By William Fellows

SmartDB is looking to take some of the technobabble out of EAI enterprise application integration and is offering BluePrints for Oracle and PeopleSoft to enable developers to interface application knowledge and documentation and link Oracle or PeopleSoft applications without writing code. New interface accelerators read metadata and automatically generate templates which can be used by SmartDB’s EAI suite now renamed Interfacing Studio to better reflect what the software does. The accelerators work with PeopleSoft and Microsoft SQL initially, with support for Oracle and other packaged applications to follow. Integrating applications doesn’t require rocket science, says CEO Frank Florence, echoing the sentiments of other EAI vendors such as Vitria Technology.

Version 5.0 of the software, formerly known as Workbench, enables developers to create templates for passing data between different applications. What SmartDB calls templates would be called adapters or connectors by other EAI vendors. It uses an in-memory database and a Corba infrastructure internally, NT for the front end and Unix or NT at the back end, but is agnostic about the client or host transport environment. A four developer license starts at $50,000. The Integration server is $25,000, accelerators are $10,000 each and blueprints $3,000 to $10,000 per entity.

Florence believes that EAI vendors will move on from supporting ERP to extended ERP, including customer relationship management and other front office applications, and then on to electronic commerce. SmartDB is beginning to address the extended ERP market and says it will have a footprint in e-commerce by year-end.

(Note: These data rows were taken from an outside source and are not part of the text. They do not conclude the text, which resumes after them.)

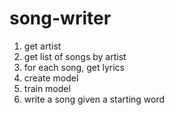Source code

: # song-writer

1. get artist
2. get list of songs by artist
3. for each song, get lyrics
4. create model
5. train model
6. write a song given a starting word
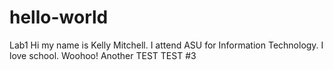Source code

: # hello-world
Lab1
Hi my name is Kelly Mitchell. I attend ASU for Information Technology. I love school. Woohoo!
Another TEST
TEST #3
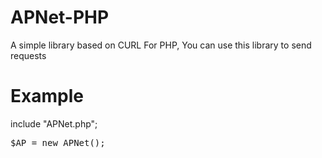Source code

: # APNet-PHP
A simple library based on CURL For PHP, You can use this library to send requests

# Example

include "APNet.php";
<pre>
$AP = new APNet();

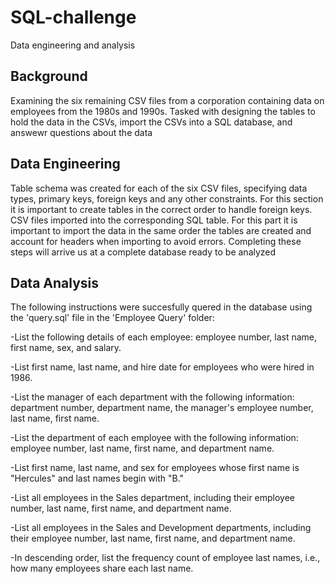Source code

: # SQL-challenge
Data engineering and analysis 

## Background
Examining the six remaining CSV files from a corporation containing data on employees from the 1980s and 1990s. Tasked with designing the tables to hold the data in the CSVs, import the CSVs into a SQL database, and answewr questions about the data

## Data Engineering
Table schema was created for each of the six CSV files, specifying data types, primary keys, foreign keys and any other constraints. For this section it is important to create tables in the correct order to handle foreign keys. CSV files imported into the corresponding SQL table. For this part it is important to import the data in the same order the tables are created and account for headers when importing to avoid errors. Completing these steps will arrive us at a complete database ready to be analyzed 

## Data Analysis
The following instructions were succesfully quered in the database using the 'query.sql' file in the 'Employee Query' folder:
  
  -List the following details of each employee: employee number, last name, first name, sex, and salary.

  -List first name, last name, and hire date for employees who were hired in 1986.

  -List the manager of each department with the following information: department number, department name, the manager's employee number, last name, first name.

  -List the department of each employee with the following information: employee number, last name, first name, and department name.

  -List first name, last name, and sex for employees whose first name is "Hercules" and last names begin with "B."

  -List all employees in the Sales department, including their employee number, last name, first name, and department name.

  -List all employees in the Sales and Development departments, including their employee number, last name, first name, and department name.

  -In descending order, list the frequency count of employee last names, i.e., how many employees share each last name.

It claims 310 customers and claims revenue will grow 48% this year. If that’s somewhat less than in previous years that’s because we ride the curve of ERP, explains Florence. Average deal size is $50,000 to $70,000 and it’s doing more consulting these days. SmartDB has raised $6m funding in seven years. It expects to seek a second round of funding this year. It does not foresee an IPO until after the next major release of its software which is expected by year-end.

Florence says SmartDB does not compete with Active Software or Vitria Technology because it performs finer grain interfacing at the transaction level. It says that other vendors’ interface applications are at a much higher level and do not capture all business processes.

Florence notes that although Active and Vitria are heading to the market, both of their red herrings list e-business as their key opportunity when a few months ago e-business was not on the EAI community’s radar. And if the enterprise opportunity is so big, as market researchers keep suggesting, then why are they both touting their e-business credentials, he wonders.

Florence believes that the EAI industry is waiting tables as far as the e-commerce opportunity is concerned and that it will accelerate even faster once Y2K issues are resolved. Moreover, however the market is sliced and diced and it’s still hard getting beyond the stovepipe model. TSI has a unique SAP view, Neon has finance and STC has most of its eggs in the healthcare basket and Vitria is targeting telecoms. 90% of all interfaces built today are still periodic, Florence notes. While integrators and the bigger players like BEA, Oracle and IBM will become increasingly influential in the market, there will be a large battle fought over front-office and back-office territory. Florence believes the front office will win. Integrators are scrambling to add front office expertise or get left behind as a legacy, back-end shop.

Florence notes that while tectonic plates are shifting – witness Neon’s implosion – it is still the very early days of the EAI market, and it exhibits the same characteristics as any other emerging technology. In 1997 and 1998 some $250m of venture funding and capital flowed in while in 1999 less than $25m has so far been poured in. Seven start-ups did $80m in sales in 1999 and as a group lost $95m having a combined total capital of $175m. The hype is wearing off, reality is setting in, says Florence, and users are confused. Hand-coded solutions still outstrip product license sales; integration products are mostly first generation in any case, he says, predicting that by the end of this year half of the 25 EAI start-ups will be gone or absorbed. While the market opportunity is large – enterprises have an average of 49 applications – Florence believes that vendors will need to offer users a better understanding of the potential return on investment using EAI. He thinks e-commerce will be a key driver and that no one integration solution will fit all sizes.